When you transcribe the records that follow, reproduce each line exactly as given.

** Data to examine follows **

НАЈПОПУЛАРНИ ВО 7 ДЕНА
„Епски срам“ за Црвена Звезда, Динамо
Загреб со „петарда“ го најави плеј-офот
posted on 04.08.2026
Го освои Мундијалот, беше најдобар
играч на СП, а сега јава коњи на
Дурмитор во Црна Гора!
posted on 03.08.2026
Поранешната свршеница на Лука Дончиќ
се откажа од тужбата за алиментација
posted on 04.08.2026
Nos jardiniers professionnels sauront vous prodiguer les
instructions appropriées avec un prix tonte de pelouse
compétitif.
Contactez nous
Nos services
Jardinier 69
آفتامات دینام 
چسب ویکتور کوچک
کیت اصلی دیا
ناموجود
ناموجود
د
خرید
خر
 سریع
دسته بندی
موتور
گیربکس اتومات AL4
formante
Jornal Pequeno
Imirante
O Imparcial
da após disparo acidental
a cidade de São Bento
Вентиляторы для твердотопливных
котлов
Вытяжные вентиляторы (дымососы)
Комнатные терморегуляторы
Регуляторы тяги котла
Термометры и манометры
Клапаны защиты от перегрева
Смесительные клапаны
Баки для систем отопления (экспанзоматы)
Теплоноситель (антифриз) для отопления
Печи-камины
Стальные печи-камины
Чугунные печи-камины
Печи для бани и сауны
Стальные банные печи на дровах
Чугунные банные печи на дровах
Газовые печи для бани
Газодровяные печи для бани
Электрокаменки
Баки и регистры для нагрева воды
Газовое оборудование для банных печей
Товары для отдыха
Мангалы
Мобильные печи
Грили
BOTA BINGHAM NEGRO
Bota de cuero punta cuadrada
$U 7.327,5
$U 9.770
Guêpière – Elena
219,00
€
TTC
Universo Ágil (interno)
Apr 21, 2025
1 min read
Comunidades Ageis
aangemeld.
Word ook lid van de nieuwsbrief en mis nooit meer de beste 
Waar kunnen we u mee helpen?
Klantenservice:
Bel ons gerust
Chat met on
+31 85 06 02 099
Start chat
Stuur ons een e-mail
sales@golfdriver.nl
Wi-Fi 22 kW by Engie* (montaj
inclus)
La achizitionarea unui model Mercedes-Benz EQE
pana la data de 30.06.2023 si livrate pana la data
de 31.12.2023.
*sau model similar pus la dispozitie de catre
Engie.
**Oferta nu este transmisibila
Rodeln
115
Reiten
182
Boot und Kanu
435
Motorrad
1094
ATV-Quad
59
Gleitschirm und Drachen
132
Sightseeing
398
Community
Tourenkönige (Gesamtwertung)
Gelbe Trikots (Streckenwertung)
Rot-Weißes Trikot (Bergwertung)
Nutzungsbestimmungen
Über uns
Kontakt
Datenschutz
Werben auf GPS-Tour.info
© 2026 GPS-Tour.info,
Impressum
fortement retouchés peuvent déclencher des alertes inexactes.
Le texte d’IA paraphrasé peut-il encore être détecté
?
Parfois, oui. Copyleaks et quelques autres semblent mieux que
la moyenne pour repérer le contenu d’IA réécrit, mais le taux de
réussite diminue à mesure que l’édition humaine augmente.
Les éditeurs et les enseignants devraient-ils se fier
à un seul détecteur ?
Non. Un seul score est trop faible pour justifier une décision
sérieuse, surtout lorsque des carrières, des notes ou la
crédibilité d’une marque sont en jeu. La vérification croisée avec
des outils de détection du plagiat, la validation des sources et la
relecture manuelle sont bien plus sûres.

** End of Data to examine **

- **Answer box**:
НАЈПОПУЛАРНИ ВО 7 ДЕНА
„Епски срам“ за Црвена Звезда, Динамо
Загреб со „петарда“ го најави плеј-офот
posted on 04.08.2026
Го освои Мундијалот, беше најдобар
играч на СП, а сега јава коњи на
Дурмитор во Црна Гора!
posted on 03.08.2026
Поранешната свршеница на Лука Дончиќ
се откажа од тужбата за алиментација
posted on 04.08.2026
Nos jardiniers professionnels sauront vous prodiguer les
instructions appropriées avec un prix tonte de pelouse
compétitif.
Contactez nous
Nos services
Jardinier 69
آفتامات دینام 
چسب ویکتور کوچک
کیت اصلی دیا
ناموجود
ناموجود
د
خرید
خر
 سریع
دسته بندی
موتور
گیربکس اتومات AL4
formante
Jornal Pequeno
Imirante
O Imparcial
da após disparo acidental
a cidade de São Bento
Вентиляторы для твердотопливных
котлов
Вытяжные вентиляторы (дымососы)
Комнатные терморегуляторы
Регуляторы тяги котла
Термометры и манометры
Клапаны защиты от перегрева
Смесительные клапаны
Баки для систем отопления (экспанзоматы)
Теплоноситель (антифриз) для отопления
Печи-камины
Стальные печи-камины
Чугунные печи-камины
Печи для бани и сауны
Стальные банные печи на дровах
Чугунные банные печи на дровах
Газовые печи для бани
Газодровяные печи для бани
Электрокаменки
Баки и регистры для нагрева воды
Газовое оборудование для банных печей
Товары для отдыха
Мангалы
Мобильные печи
Грили
BOTA BINGHAM NEGRO
Bota de cuero punta cuadrada
$U 7.327,5
$U 9.770
Guêpière – Elena
219,00
€
TTC
Universo Ágil (interno)
Apr 21, 2025
1 min read
Comunidades Ageis
aangemeld.
Word ook lid van de nieuwsbrief en mis nooit meer de beste 
Waar kunnen we u mee helpen?
Klantenservice:
Bel ons gerust
Chat met on
+31 85 06 02 099
Start chat
Stuur ons een e-mail
sales@golfdriver.nl
Wi-Fi 22 kW by Engie* (montaj
inclus)
La achizitionarea unui model Mercedes-Benz EQE
pana la data de 30.06.2023 si livrate pana la data
de 31.12.2023.
*sau model similar pus la dispozitie de catre
Engie.
**Oferta nu este transmisibila
Rodeln
115
Reiten
182
Boot und Kanu
435
Motorrad
1094
ATV-Quad
59
Gleitschirm und Drachen
132
Sightseeing
398
Community
Tourenkönige (Gesamtwertung)
Gelbe Trikots (Streckenwertung)
Rot-Weißes Trikot (Bergwertung)
Nutzungsbestimmungen
Über uns
Kontakt
Datenschutz
Werben auf GPS-Tour.info
© 2026 GPS-Tour.info,
Impressum
fortement retouchés peuvent déclencher des alertes inexactes.
Le texte d’IA paraphrasé peut-il encore être détecté
?
Parfois, oui. Copyleaks et quelques autres semblent mieux que
la moyenne pour repérer le contenu d’IA réécrit, mais le taux de
réussite diminue à mesure que l’édition humaine augmente.
Les éditeurs et les enseignants devraient-ils se fier
à un seul détecteur ?
Non. Un seul score est trop faible pour justifier une décision
sérieuse, surtout lorsque des carrières, des notes ou la
crédibilité d’une marque sont en jeu. La vérification croisée avec
des outils de détection du plagiat, la validation des sources et la
relecture manuelle sont bien plus sûres.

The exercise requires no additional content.